About this task -
Which lines below include the string "pyautogui"? Please show each one.

(Stored data)
..........
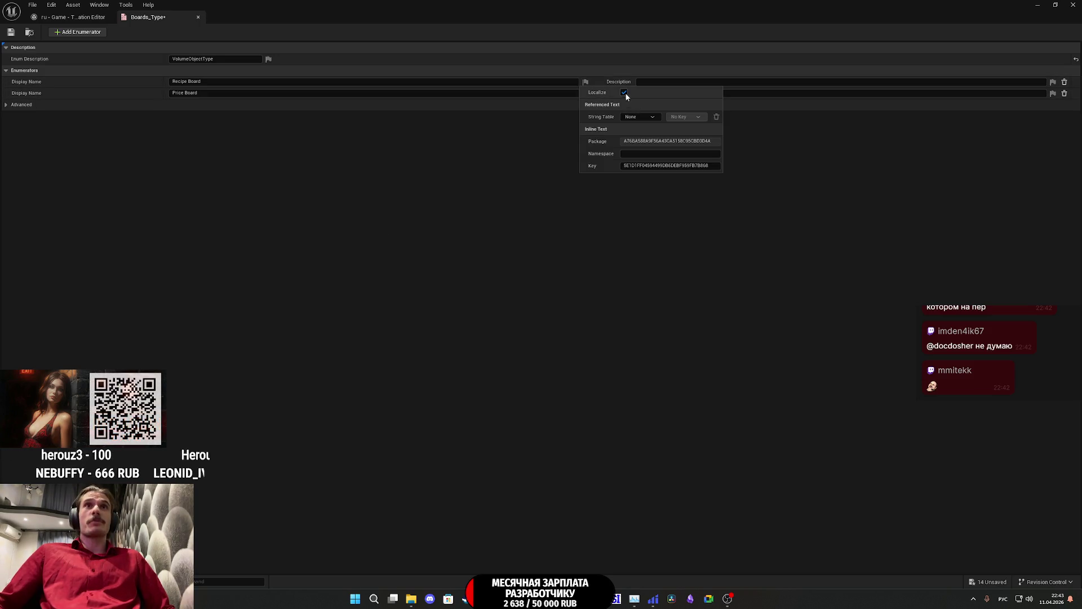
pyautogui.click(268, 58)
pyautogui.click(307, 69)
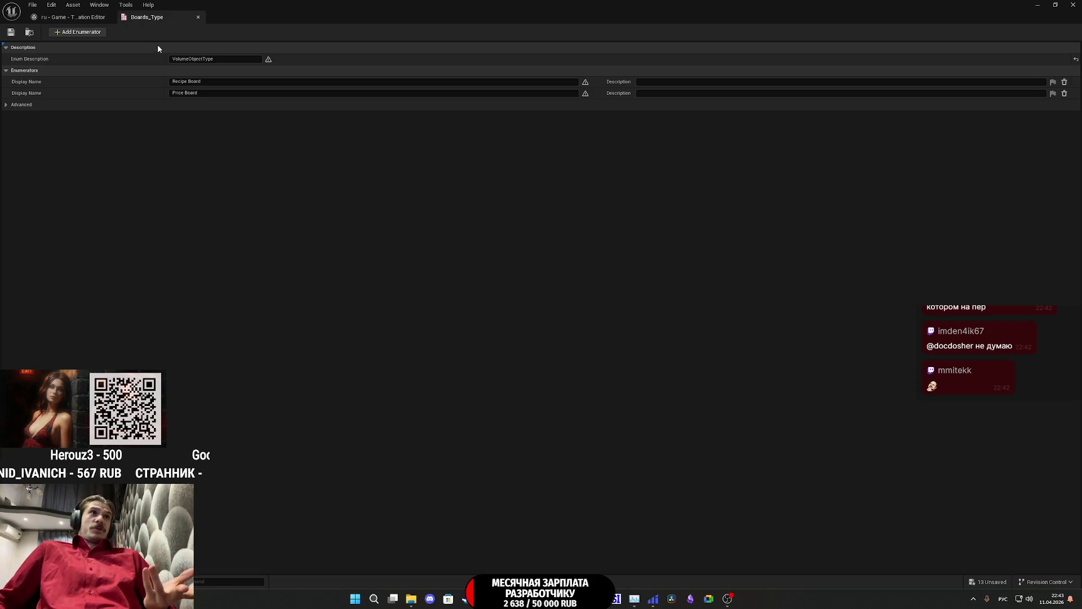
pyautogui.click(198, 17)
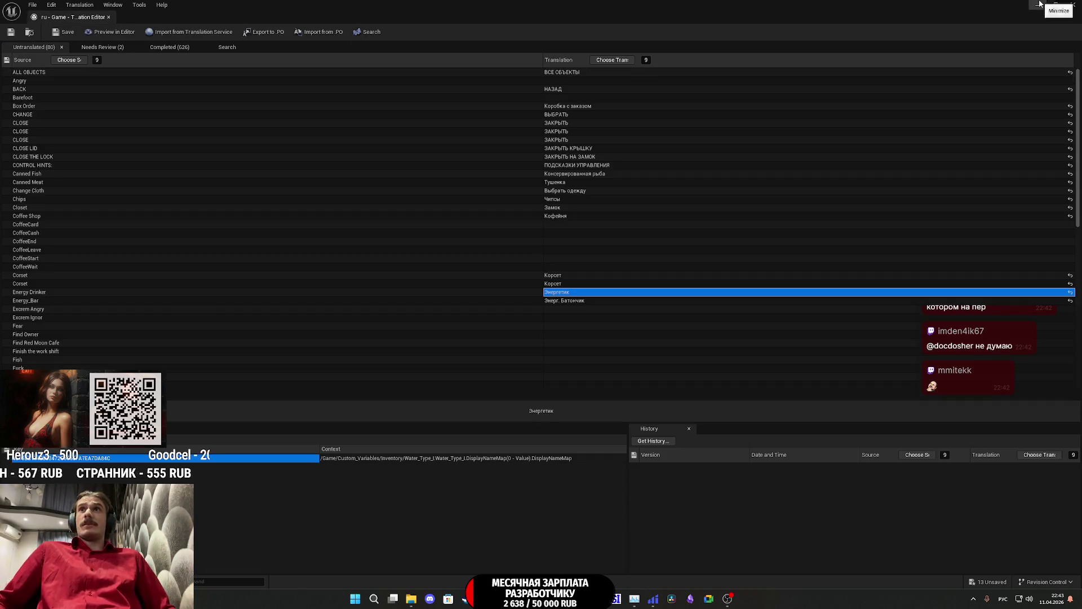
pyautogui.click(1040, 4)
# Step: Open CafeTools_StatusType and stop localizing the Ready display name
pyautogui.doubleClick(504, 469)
..........
Answer to the exercise -
pyautogui.click(268, 58)
pyautogui.click(307, 69)
pyautogui.click(198, 17)
pyautogui.click(1040, 4)
pyautogui.doubleClick(504, 469)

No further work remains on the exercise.